» **INSTRUCTION**:
Keep only the lines that hold the string "сведения", filtering out the rest of the entries below.

※ ※ ※

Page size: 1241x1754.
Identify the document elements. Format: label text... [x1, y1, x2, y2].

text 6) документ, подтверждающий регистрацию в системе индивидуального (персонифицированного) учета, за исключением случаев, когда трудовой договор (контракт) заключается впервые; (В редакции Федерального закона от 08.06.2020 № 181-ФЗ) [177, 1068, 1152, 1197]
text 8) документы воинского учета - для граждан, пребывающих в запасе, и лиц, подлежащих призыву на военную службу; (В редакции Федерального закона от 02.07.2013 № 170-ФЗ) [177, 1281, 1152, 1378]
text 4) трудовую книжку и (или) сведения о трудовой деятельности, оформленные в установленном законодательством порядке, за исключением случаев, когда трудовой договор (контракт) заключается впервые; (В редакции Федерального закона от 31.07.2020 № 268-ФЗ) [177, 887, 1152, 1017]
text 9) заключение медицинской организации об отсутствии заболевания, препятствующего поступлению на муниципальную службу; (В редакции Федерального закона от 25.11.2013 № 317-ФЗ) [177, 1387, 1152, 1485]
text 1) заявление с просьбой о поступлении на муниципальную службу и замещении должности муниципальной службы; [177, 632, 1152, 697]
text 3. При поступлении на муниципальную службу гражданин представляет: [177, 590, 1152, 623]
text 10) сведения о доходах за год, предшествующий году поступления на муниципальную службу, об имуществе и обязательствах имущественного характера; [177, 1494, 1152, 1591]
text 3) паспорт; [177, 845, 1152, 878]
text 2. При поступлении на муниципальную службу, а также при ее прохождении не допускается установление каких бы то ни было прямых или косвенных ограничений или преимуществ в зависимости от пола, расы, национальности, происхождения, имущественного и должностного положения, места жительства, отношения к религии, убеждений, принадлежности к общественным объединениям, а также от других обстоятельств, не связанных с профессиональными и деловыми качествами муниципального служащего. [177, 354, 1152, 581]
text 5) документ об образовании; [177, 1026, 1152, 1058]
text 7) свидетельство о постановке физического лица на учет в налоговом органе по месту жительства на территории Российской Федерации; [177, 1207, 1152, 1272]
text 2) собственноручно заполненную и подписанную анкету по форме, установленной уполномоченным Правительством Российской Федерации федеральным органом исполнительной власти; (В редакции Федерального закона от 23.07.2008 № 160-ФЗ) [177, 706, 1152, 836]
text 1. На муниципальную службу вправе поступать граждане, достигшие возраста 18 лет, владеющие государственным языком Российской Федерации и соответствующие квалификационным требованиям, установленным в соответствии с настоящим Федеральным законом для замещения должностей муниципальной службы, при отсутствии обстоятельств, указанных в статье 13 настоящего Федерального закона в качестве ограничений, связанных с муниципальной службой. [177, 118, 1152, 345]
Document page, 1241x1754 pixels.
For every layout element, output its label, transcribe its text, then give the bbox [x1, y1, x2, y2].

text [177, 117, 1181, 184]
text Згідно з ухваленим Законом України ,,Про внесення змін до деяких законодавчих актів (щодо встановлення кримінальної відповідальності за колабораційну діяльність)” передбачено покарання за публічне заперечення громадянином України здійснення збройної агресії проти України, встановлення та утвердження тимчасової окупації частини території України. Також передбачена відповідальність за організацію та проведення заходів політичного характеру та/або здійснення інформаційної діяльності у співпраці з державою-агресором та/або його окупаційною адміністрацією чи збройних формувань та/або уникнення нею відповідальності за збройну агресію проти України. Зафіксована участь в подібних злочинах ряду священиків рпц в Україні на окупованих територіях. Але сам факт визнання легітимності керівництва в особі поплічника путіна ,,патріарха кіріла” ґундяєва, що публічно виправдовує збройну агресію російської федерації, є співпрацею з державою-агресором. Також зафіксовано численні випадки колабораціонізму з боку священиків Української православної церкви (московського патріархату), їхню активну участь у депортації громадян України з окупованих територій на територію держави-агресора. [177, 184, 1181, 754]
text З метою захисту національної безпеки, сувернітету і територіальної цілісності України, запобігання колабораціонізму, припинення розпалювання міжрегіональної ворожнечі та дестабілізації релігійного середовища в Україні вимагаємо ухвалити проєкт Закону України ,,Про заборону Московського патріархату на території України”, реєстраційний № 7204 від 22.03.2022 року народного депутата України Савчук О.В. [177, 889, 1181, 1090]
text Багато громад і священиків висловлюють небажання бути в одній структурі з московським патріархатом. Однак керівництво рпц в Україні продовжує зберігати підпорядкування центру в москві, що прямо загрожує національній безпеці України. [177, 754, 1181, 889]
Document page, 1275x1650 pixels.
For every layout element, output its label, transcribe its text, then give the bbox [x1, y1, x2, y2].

※ ※ ※

» **ANSWER TO THIS EXERCISE**:
text 4) трудовую книжку и (или) сведения о трудовой деятельности, оформленные в установленном законодательством порядке, за исключением случаев, когда трудовой договор (контракт) заключается впервые; (В редакции Федерального закона от 31.07.2020 № 268-ФЗ) [177, 887, 1152, 1017]
text 10) сведения о доходах за год, предшествующий году поступления на муниципальную службу, об имуществе и обязательствах имущественного характера; [177, 1494, 1152, 1591]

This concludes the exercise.